RELOS3 capacity building event in Seville confirms good progress

The event that was jointly organised on 13 and 14 June by our project RELOS3 and the Joint Research Centre was a great success. About 50 people from all over the EU attended the event. 

As mentioned elsewhere, the main focus of the RELOS3 project is to find the most effective methods of implementing the EU’s guidelines on Smart Specialisation (which underlie the EU’s structural funds) at the local level. They do so by comparing and bench-marking. In that vain, Councillor Eduard Navarro from Sabadell remarked: “we need to contrast and compare RIS3 strategies, so we can improve our ERDF operational programmes and can contribute to the welfare and well-being of our regions and cities”.  

This tied in with the presentation made by Javier Gomez Prieto, Scientific Officer at the S3 Platform/Joint Research Centre, in the Masterclass session. He stated that new Operational Programmes of the EU come into force in 2020, the challenge is in bringing cohesion closer to the general public.

A more theoretical background was presented by Professor Raquel Ortega-Argilés of the Birmingham Business School, which provided the perfect foundation for the more practical sessions that followed. 

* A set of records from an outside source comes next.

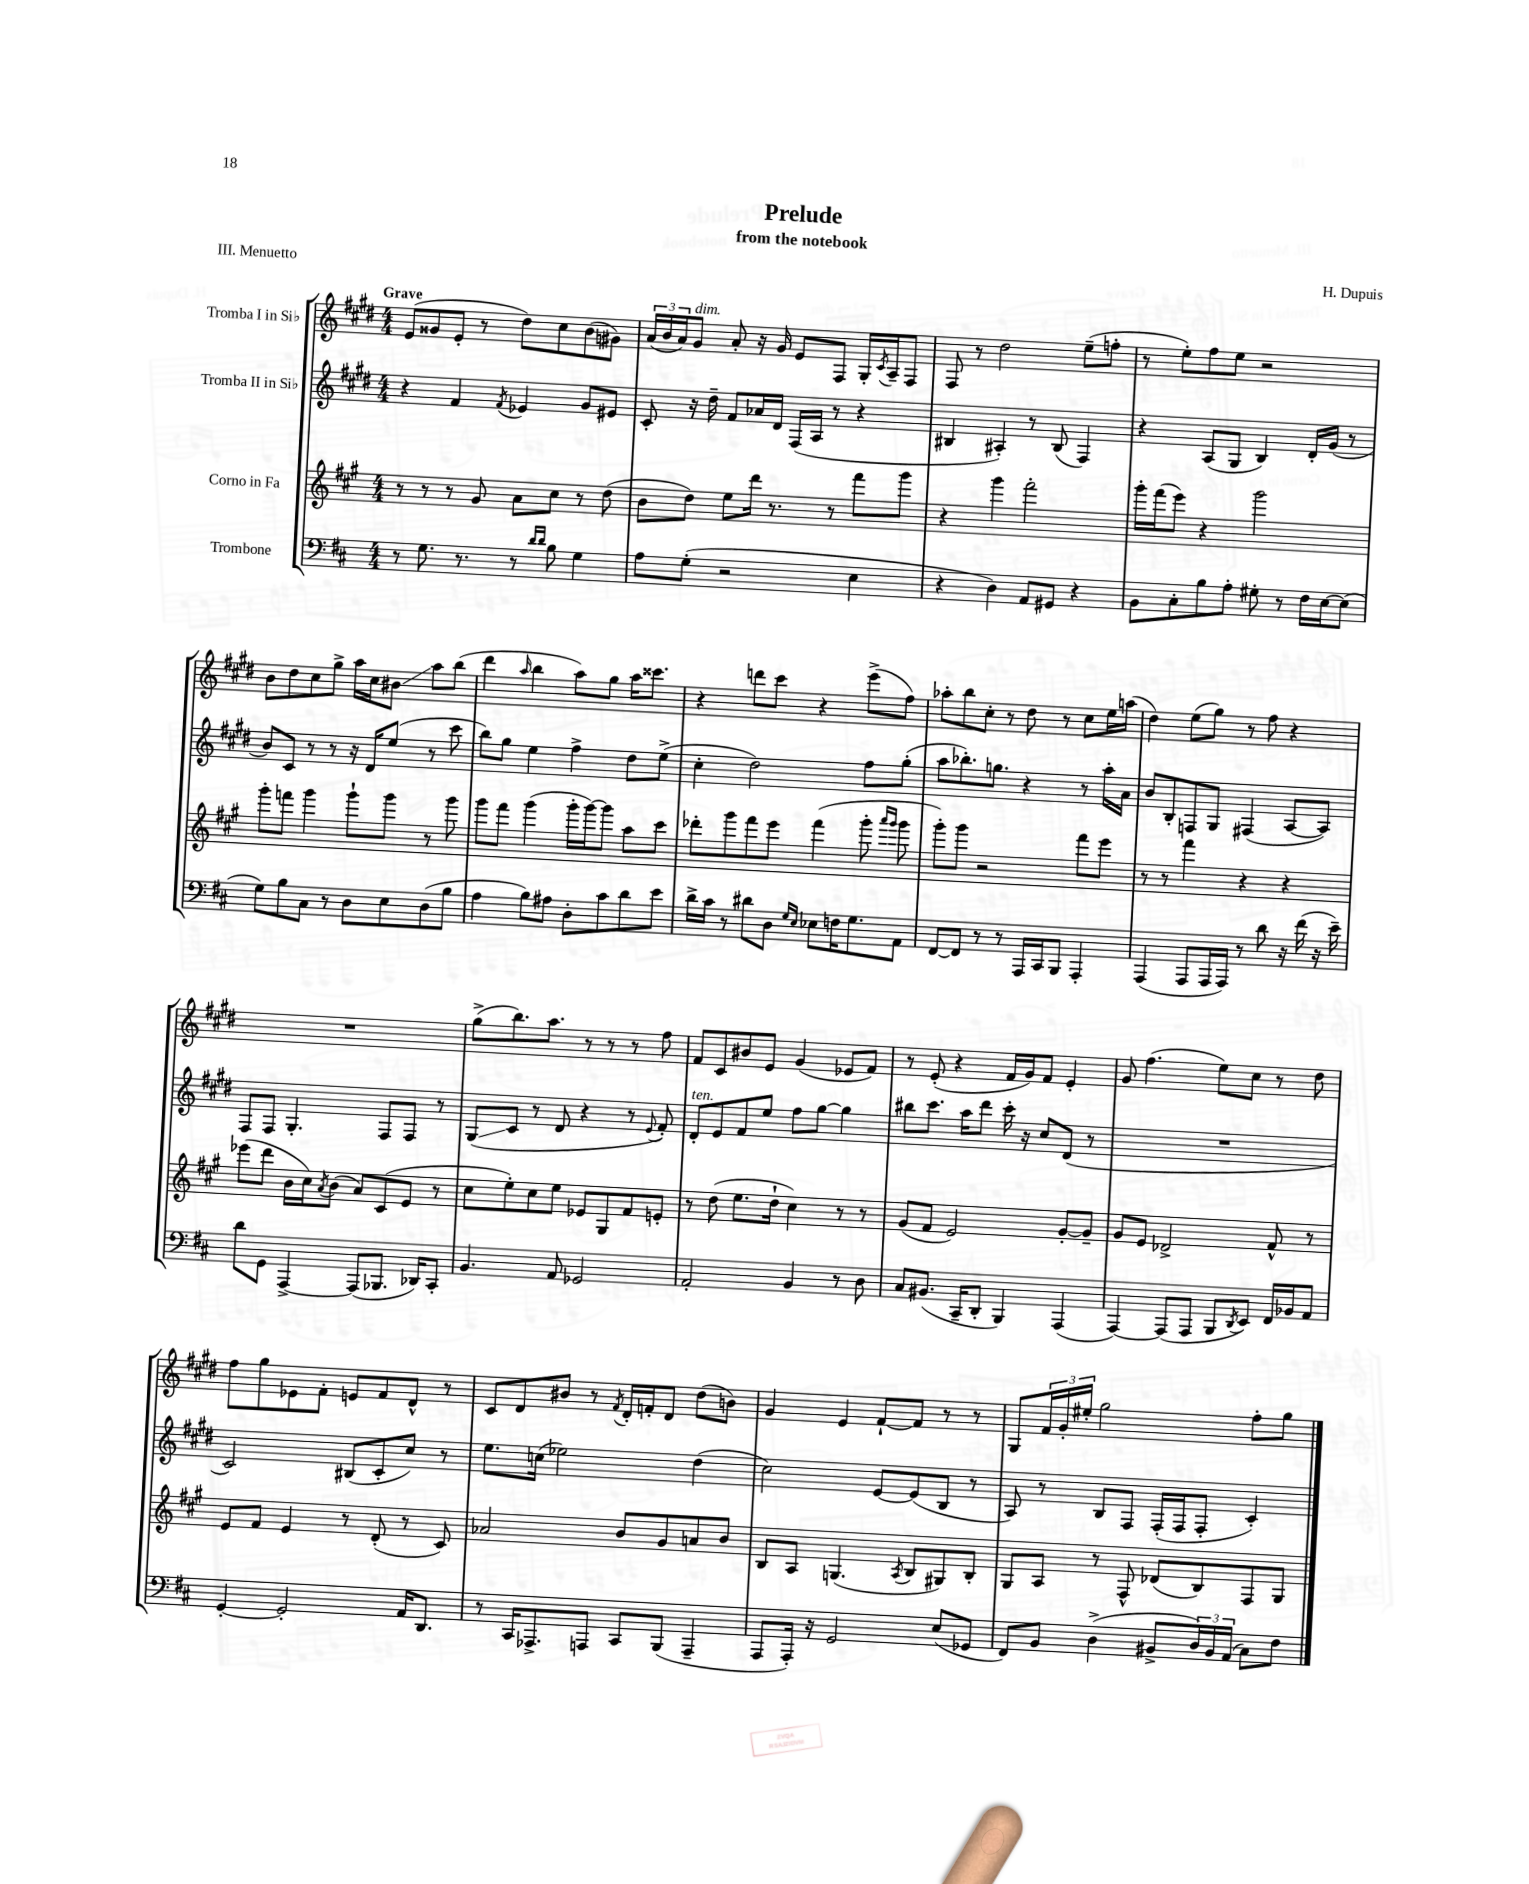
\header { title = "Prelude" composer = "H. Dupuis" subtitle = "from the notebook" piece = "III. Menuetto" }
<<
\new StaffGroup <<
\new Staff = "s0" \with { instrumentName = "Tromba I in Sib" } {
    \clef treble \key e \major \numericTimeSignature \time 4/4 \tempo "Grave"
    e'8( gisis'8 e'8-. r8 dis''8) cis''8 b'8( gis'8) |
    \tuplet 3/2 { a'16( b'16 a'16) } gis'8^\markup { \italic "dim." } a'8-. r16 gis'16 e'8 fis8 gis16-. \acciaccatura { cis'8 } a16-- fis8 |
    fis8 r8 dis''2 e''8--( f''8-. |
    r8 e''8-.) fis''8 e''8 r2 |
    b'8 dis''8 cis''8 gis''8-> a''16 cis''16 bis'8\glissando a''8 b''8( |
    dis'''4 \grace { a''16 } b''4 a''8) gis''8 a''16 cisis'''8. |
    r4 d'''8 cis'''8 r4 e'''8->( fis''8) |
    aes''8-. b''8 cis''8-. r8 dis''8 r8 cis''8 e''16 a''16( |
    dis''4) e''8( gis''8) r8 fis''8 r4 |
    R1 |
    gis''8->( b''8.) a''8. r8 r8 r8 fis''8 |
    fis'8 cis'8 bis'8 e'8 gis'4( ees'8 fis'8) |
    r8 e'8-.( r4 fis'16 gis'16) fis'8 e'4-. |
    gis'8 fis''4.( e''8) cis''8 r8 dis''8 |
    fis''8 gis''8 ees'8 fis'8-. e'8 fis'8 dis'8-^ r8 |
    cis'8 dis'8 bis'8 r8 \acciaccatura { fis'8 } dis'16-. f'16-. dis'8 dis''8( b'8) |
    gis'4 e'4 fis'8~-! fis'8 r8 r8 |
    gis8 \tuplet 3/2 { fis'16 gis'16-. eis''16-. } gis''2 fis''8-. gis''8 \bar "|." |
}
\new Staff = "s1" \with { instrumentName = "Tromba II in Sib" } {
    \clef treble \key e \major \numericTimeSignature \time 4/4
    r4 fis'4 \acciaccatura { fis'8 } ees'4 gis'8 eis'8 |
    cis'8-. r16 dis''16-- fis'8 aes'16 dis'16 fis16( a16 r8 r4 |
    bis4 ais4-.) r8 bis8( fis4) |
    r4 a8( gis8 b4) dis'16-. gis'16( r8 |
    b'8) cis'8 r8 r8 r16 dis'16 e''8( r8 cis'''8 |
    b''8) gis''8 e''4 fis''4-> dis''8 e''8->( |
    cis''4-. dis''2) fis''8 gis''8-.( |
    a''8 bes''8.-.) g''8. r4 r8 a''16-. a'16 |
    b'8 b8-. f8 gis8 fis4( a8~ a8) |
    fis8 fis8 gis4.-. fis8 fis8 r8 |
    gis8\glissando( cis'8 r8 dis'8 r4 r8 \appoggiatura { e'8 } fis'8-.) |
    dis'8-.^\markup { \italic "ten." } e'8 fis'8 e''8 fis''8 gis''8~ gis''4 |
    bis''8 cis'''8. a''16 dis'''8 cis'''16-. r16 cis''8 dis'8( r8 |
    R1 |
    cis'2) bis8( cis'8-. cis''8) r8 |
    e''8. c''16( ees''2) dis''4( |
    cis''2) e'8~ e'8( b8 r8 |
    a8) r8 b8 fis8 fis16-.( fis16 fis8-. cis'4-.) \bar "|." |
}
\new Staff = "s2" \with { instrumentName = "Corno in Fa" } {
    \clef treble \key a \major \numericTimeSignature \time 4/4
    r8 r8 r8 gis'8 a'8 cis''8 r8 d''8( |
    b'8 d''8) e''8 d'''16 r8. r8 fis'''8 gis'''8 |
    r4 gis'''4 fis'''2-. |
    gis'''16-. fis'''16( e'''8) r4 gis'''2 |
    gis'''8-. f'''8 gis'''4 gis'''8-! gis'''8 r8 gis'''8 |
    gis'''8 fis'''8 gis'''4( gis'''16-. gis'''16~) gis'''8 a''8 cis'''8 |
    des'''8-. gis'''8 fis'''8 e'''8 fis'''4( gis'''8-. \grace { a'''16 gis'''16 } gis'''8 |
    gis'''8-.) gis'''8 r2 fis'''8 e'''8 |
    r8 r8 fis'''4 r4 r4 |
    ees'''8( d'''8 b'16 cis''16) \acciaccatura { a'8 } b'8( a'8) cis'8( e'8 r8 |
    cis''8 e''8-.) cis''8 e''8 ees'8 gis8 fis'8 e'8-. |
    r8 d''8( e''8. d''16-! cis''4) r8 r8 |
    gis'8( fis'8 e'2) gis'8~-. gis'8-- |
    gis'8 e'8 des'2-> fis'8-^ r8 |
    e'8 fis'8 e'4 r8 d'8-.( r8 cis'8) |
    aes'2 b'8 gis'8 a'8 b'8 |
    b8 a8 g4.( \acciaccatura { a8 } b8 gis8) b8-. |
    gis8 a8 r8 fis8-^ des'8( b8) fis8 gis8 \bar "|." |
}
\new Staff = "s3" \with { instrumentName = "Trombone" } {
    \clef bass \key d \major \numericTimeSignature \time 4/4
    r8 g8. r8. r8 \grace { d'16 d'16 } b8 g4 |
    a8 g8-.( r2 e4 |
    r4 d4) a,8 gis,8 r4 |
    b,8 cis8-. b8 a8-. gis8-. r8 fis16 e16~ e8( |
    g8) b8 cis8 r8 d8 e8 d8( b8 |
    a4 b8) ais8 d8-. cis'8 d'8 e'8 |
    d'16-> cis'16 r8 dis'8 d8 \grace { g16 e16 } ees8 f16 g8. a,8 |
    fis,8~ fis,8 r8 r8 a,,16 cis,16 b,,8 a,,4-. |
    a,,4( a,,8 a,,16 a,,16) r8 d'8 r16 fis'16( r16 e'16--) |
    d'8 g,8 a,,4~-> a,,8( bes,,8. des,16) cis,8-. |
    b,4. a,8 ges,2 |
    a,2-. b,4 r8 d8 |
    cis8 bis,8.( cis,16-- d,8-. b,,4) a,,4( |
    a,,4~) a,,8( a,,8 b,,8 \acciaccatura { d,8 } e,8) fis,16 bes,16 a,8 |
    g,4~-. g,2-. a,16 d,8. |
    r8 cis,16 aes,,8.-> a,,8 cis,8 b,,8( a,,4-- |
    a,,8 a,,16-.) r16 g,2 e8( ges,8 |
    fis,8) b,8 d4->( bis,8-> \tuplet 3/2 { d16) bis,16 a,16( } cis8) fis8 \bar "|." |
}
>>
>>
\layout { \context { \Score \remove "Bar_number_engraver" } }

Erik Noaksson of the SMICE project run in three regions in Sweden and Norway (the project is co-funded by the Interreg Sweden-Norway programme) and Margarida Campolargo, from Porto Digital, were the experts in charge of the ‘Dialogues’, a dynamic session organised as a conversation between the experts, RELOS3 partners and the rest of the event’s participants. Interesting insights were shared with the aim to know in detail the implementation of the good practices the experts presented.

Some memorable quotes:

  • "the first mouse gets trapped, but the second mouse gets the cheese"
  • "opening up our airport to low-cost carriers internationalised our entire regional eco-system, not only tourism"

So ended the first day, which participants' heads full of new approaches and a raft of ideas on how to tackle local issues.

From there, the conference went into much more specific technical detail in the second day. Professor Nicola Bellini of the Sant'Anna School of Advanced Studies presented the findings of the research commissioned by the project. Besides general thoughts on how to set up collaboration between private and public organisations, educational institutions and civil society (the Quadruple Helix), he called on the RELOS3 partnership to start thinking about co-creation and co-design inside the partnership, in order to maximise the potential of transnational collaboration.

The conference ended with the S3 Platform leader Manuel Palazuelos, who underlined the relevance of the work of the RELOS3 project, and called upon the participants in the project to develop their local Action Plans to put the concepts discussed during the conference into practice.

This meeting was the last in a series of five Thematic Events. For the next step in the project, mutual visits are planned, that take an in-depth look at the actions that each partner is undertaking to implement the project’s goals at the local level.

The first 'long term visit' will take place in the third week of September, when the project visits Emmen in the Netherlands. More news about this event will be posted in the ‘Events’ section of the website as soon as possible.